Saya harap mereka terlahir kembali menjadi manusia dengan banyak kasih sayang, kehidupan yang nyaman dan aman.

Kembali ke masa sekolah Pijar, saya tidak begitu ingat tentang masa-masa SMA Pijar sebenarnya. Sesekali saya menanyakan apakah dia kekurangan pesangon, atau ada buku tambahan yang harus dia beli dan kebutuhan lainnya.

Tentu saya tidak akan menanyakan apakah dia kesulitan dalam mata pelajaran tertentu, karena saya jelas tidak bisa membantunya. Tetapi dari segala pertanyaan yang sering saya tanyakan itu, Pijar hanya menjawab bahwa semuanya cukup.

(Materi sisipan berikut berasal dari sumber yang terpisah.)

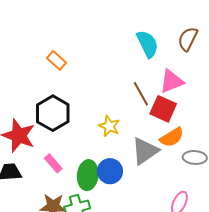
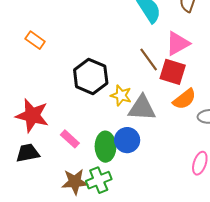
orange rectangle: (56, 60) -> (35, 40), moved
black hexagon: (53, 113) -> (91, 76), moved
gray triangle: (145, 151) -> (142, 108), moved, turned 44

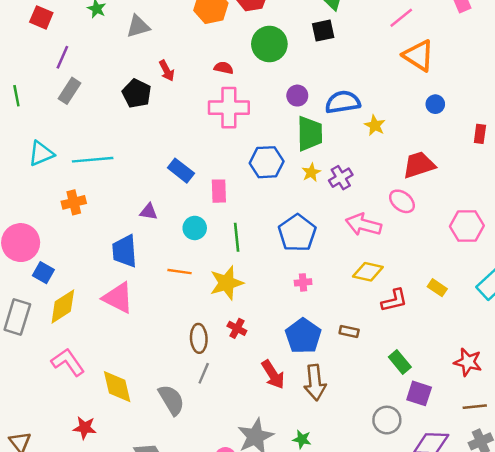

Dari kecil, Pijar memang tidak pernah mau membebani saya dengan hal-hal aneh, meski kadang saya merasa tidak berguna, tetapi Pijar selalu mengerti untuk menjaga perasaan saya. Dia sesekali akan meminta bantuan saya terhadap suatu hal yang sebenarnya saya tahu bahwa dia bisa memperbaiki sendiri. Seperti membenarkan rantai sepede misalnya. Intinya Pijar selalu tahu bagaimana menjaga perasaan saya, dengan cara-cara yang begitu sederhana.

Maka dari itu, meski tanpa Pijar minta, saya pun selalu ingin membelikan sesuatu yang membuat dia senang.
Saya ingat hari itu, saya berniat membelikan Pijar ponsel baru. Saya tahu anak sekolah jaman sekarang sangat membutuhkan alat canggih itu. Entah memang sebagai media pembelajaran atau memang sudah merupakan tuntutan zaman.

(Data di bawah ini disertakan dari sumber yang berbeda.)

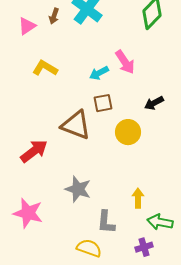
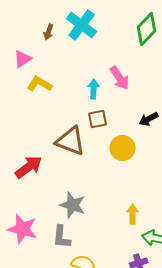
pink triangle: (27, 26) -> (23, 59), moved
cyan arrow: (99, 73) -> (94, 89), turned 120
gray L-shape: (106, 222) -> (62, 237), moved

Meski Pijar tidak memintanya, saya cukup prihatin ketika melihat dia yang setiap hari selepas pulang harus ke warnet untuk mencari materi-materi yang tidak ada dibukunya. Jadi, saya inisiatif untuk membelikan Pijar alat canggih itu.

“Jadi merek apa yang akan kau beli?” tanya Omera ketika kami sampai di salah satu pusat belanja.

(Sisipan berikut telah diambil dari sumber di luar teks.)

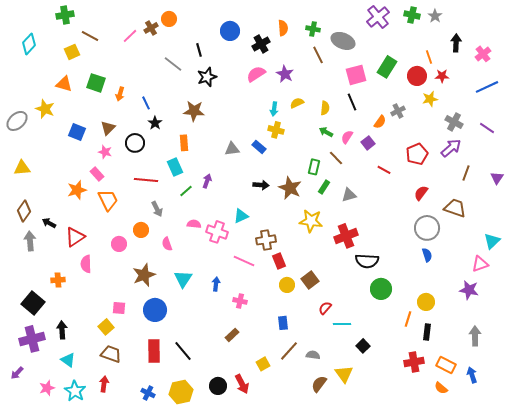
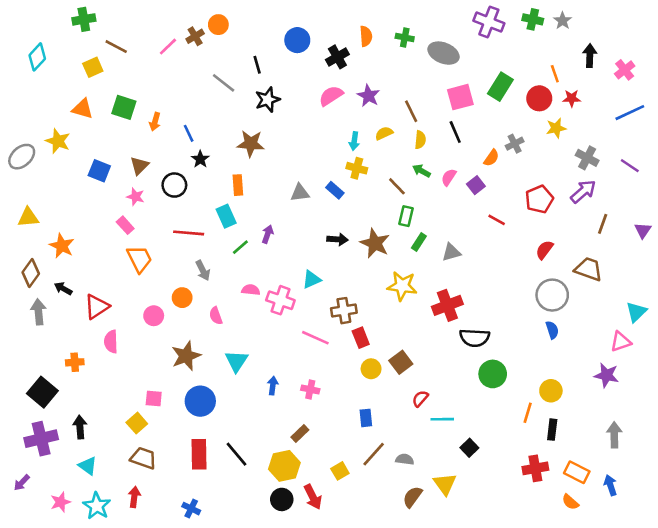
purple cross: (378, 17) -> (489, 22), turned -30
brown line: (318, 55) -> (411, 111), moved
brown line: (336, 158) -> (397, 186), moved
orange star: (77, 190) -> (62, 246), moved, turned -30
blue arrow: (216, 284) -> (273, 386), moved
yellow hexagon: (181, 392) -> (284, 466), moved

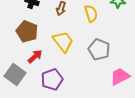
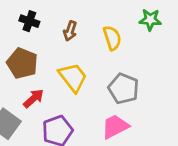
pink trapezoid: (120, 76) -> (115, 127), moved

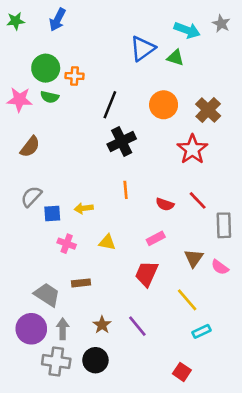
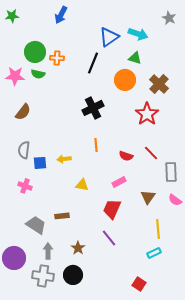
blue arrow: (57, 20) -> (61, 15), moved
cyan arrow: (187, 30) -> (138, 34), moved
green triangle: (175, 58) -> (135, 58), moved
black line: (110, 105) -> (93, 63), moved
gray semicircle: (31, 196) -> (24, 150), turned -36
pink cross: (67, 244) -> (25, 186), moved
pink semicircle: (220, 267) -> (175, 200), moved
yellow line: (187, 300) -> (158, 229), moved, turned 36
purple line: (137, 326) -> (109, 238), moved
purple circle: (31, 329) -> (14, 258), moved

“Saya bahkan tidak terlalu tahu merek hp saat ini.”

“Lah, gimana sih, terus nanti mau bilang apa?”

“Bilang saja yang cocok untuk SMA,” Omera hanya geleng-geleng kepala mendengar jawaban saya. Perempuan dewasa ini begitu sabar menghadapi lelaki yang kaku dan ketinggalan jaman seperti saya, dan yang paling membuat saya nyaman dengan Omera adalah sikapnya yang jujur dan loyal. Jika dia tidak menyukai sesuatu maka dia akan berkata benci, jika dia membutuhkan bantuan dia tidak malu meminta tolong, dia juga wanita yang selalu paham caranya berterima kasih.

Intinya, Omera adalah perempuan kedua yang membuat hidup saya menjadi berwarna setelah Pijar.

Sampailah kita disalah satu toko, seketika saya berdecak kagum melihat banyak sekali model-model baru hp saat ini. Saya meringis mengingat bahwa saya sudah lama sekali tidak memikirkan kebutuhan tersier seperti hp.